*** Material for the task ***

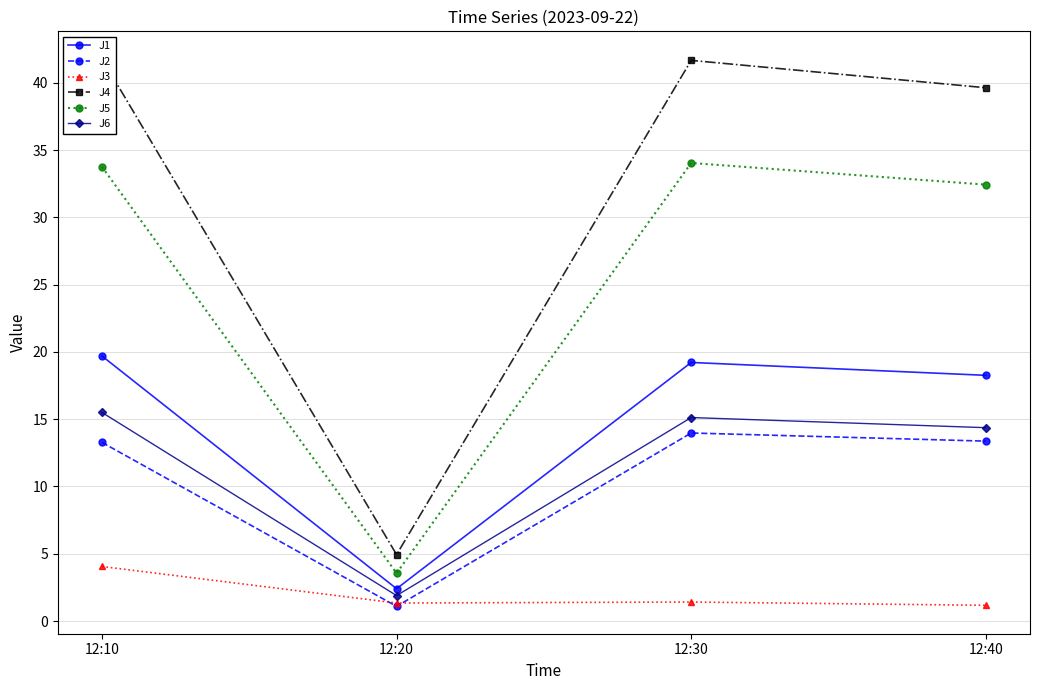

Reading left to right, list all the values displayed in this chart.

J1: 19.7	2.4	19.2	18.3
J2: 13.3	1.1	14.0	13.4
J3: 4.1	1.3	1.4	1.2
J4: 41.8	4.9	41.7	39.6
J5: 33.8	3.6	34.0	32.4
J6: 15.5	1.9	15.1	14.4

*** End of Material for the task ***

* [What is being asked]
State how many lines of the listing contain the word "Reading". Give only the number.

* [Written solution]
1